Hokkaido University scientists say they have developed a new cell-culture platform that allows them to see never-before-seen behaviors of live cancer cells under the microscope. The observation of these behaviors’ sheds light on the mechanisms behind well-known properties of pancreatic cancer, one of the most lethal malignant tumors, and may lead to the identification of new treatment targets, according to the researchers, who describe their work (“Visualising the dynamics of live pancreatic microtumors self-organized through cell-in-cell invasion”) in Scientific Reports.
“Pancreatic ductal adenocarcinoma (PDAC) reportedly progresses very rapidly through the initial carcinogenesis stages including DNA damage and disordered cell death. However, such oncogenic mechanisms are largely studied through observational diagnostic methods, partly because of a lack of live in vitro tumor imaging techniques. Here we demonstrate a simple live-tumor in vitro imaging technique using micro-patterned plates (micro/nanoplates) that allows dynamic visualization of PDAC microtumors.

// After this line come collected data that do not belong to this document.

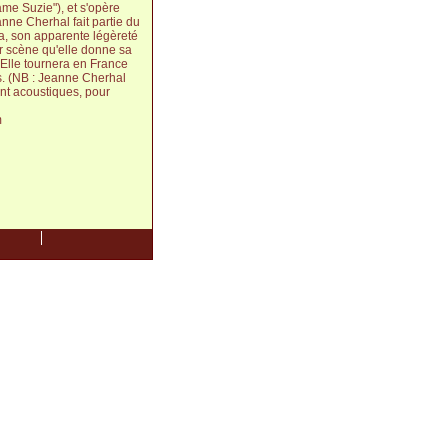
ame Suzie"), et s'opère
nne Cherhal fait partie du
a, son apparente légèreté
r scène qu'elle donne sa
 Elle tournera en France
s. (NB : Jeanne Cherhal
nt acoustiques, pour
m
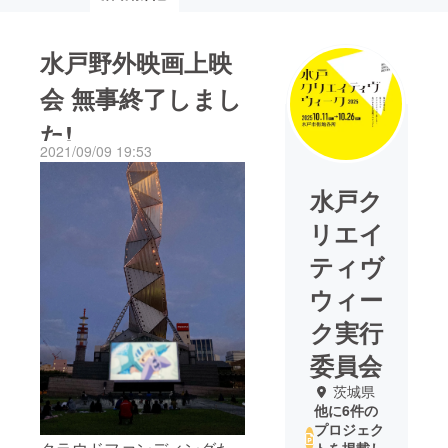
水戸野外映画上映
会 無事終了しまし
た!
2021/09/09 19:53
水戸ク
リエイ
ティヴ
ウィー
ク実行
委員会
茨城県
他に6件の
プロジェク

When PDAC cells were cultured on a micro/nanoplate overnight, the cells self-organized into non-spheroidal microtumors that were anchored to the micro/nanoplate through cell-in-cell invasion,” write the investigators.
A summary of the main observations resulting from culturing pancreatic tumor cells on a micro-patterned plate. [Hokkaido University Researchers]

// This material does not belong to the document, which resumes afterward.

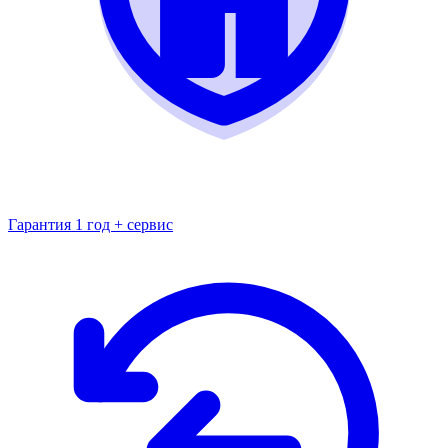
Гарантия 1 год + сервис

“This self-organization was only efficiently induced in small-diameter rough microislands. Using a time-lapse imaging system, we found that PDAC microtumors actively stretched to catch dead cell debris via filo/lamellipoedia and suction, suggesting that they have a sophisticated survival strategy (analogous to that of starving animals), which implies a context for the development of possible therapies for PDACs. The simple tumor imaging system visualizes a potential of PDAC cells, in which the aggressive tumor dynamics reminds us of the need to review traditional PDAC pathogenesis.”
“Cancer studies so far either use cell cultures in which cancer cells don’t necessarily behave naturally, or tissue samples that don’t allow live observation. So there is a big gap in our knowledge of how cancer cells actually behave,” says assistant professor Yukiko Miyatake, Ph.D., who led the study and focuses on cancer development mechanisms.
To close this gap, she teamed up with associate professor Kaori Kuribayashi-Shigetomi, Ph.D., who specializes on micro-nano-scale bio-engineering. Together they created a new cell culture substrate from a coated glass slide with etched islands of 30 μm diameter. For healthy cells, this is just enough space for one or two to attach. But when the researchers seeded them with pancreatic cancer cells (although they also tried other cancer cells with similar results) and incubated them overnight, the cells self-organized into microtumors that could move in a concerted way, as if it were one organism. Precursors to this turned out to be papillary structures that accommodate four or more cells by cell-in-cell invasion. This process (entosis) is so far known only as a step in cell degradation. Here, the incorporated cells remained alive and, to their surprise, the incorporation was reversible.
When the team treated the microtumors with the widely used anticancer agent Nocodazole, the microtumor disintegrated, but the now-detached cells survived. Moreover, the researchers observed the microtumors “fishing” for surrounding dead cells and ingesting them, in the process releasing chemical markers typical for dead cells. These markers ended up on the cancer cells’ surfaces, presumably masking them and enabling them to evade the immune system’s killer cells.
“I hope this easy and low-cost technique will find widespread adoption,” says Dr. Miyatake. “If the discoveries made during these first observations are physiologically or pathologically relevant phenomena, many more new hints may be gleaned for the development of more effective cancer treatment approaches.”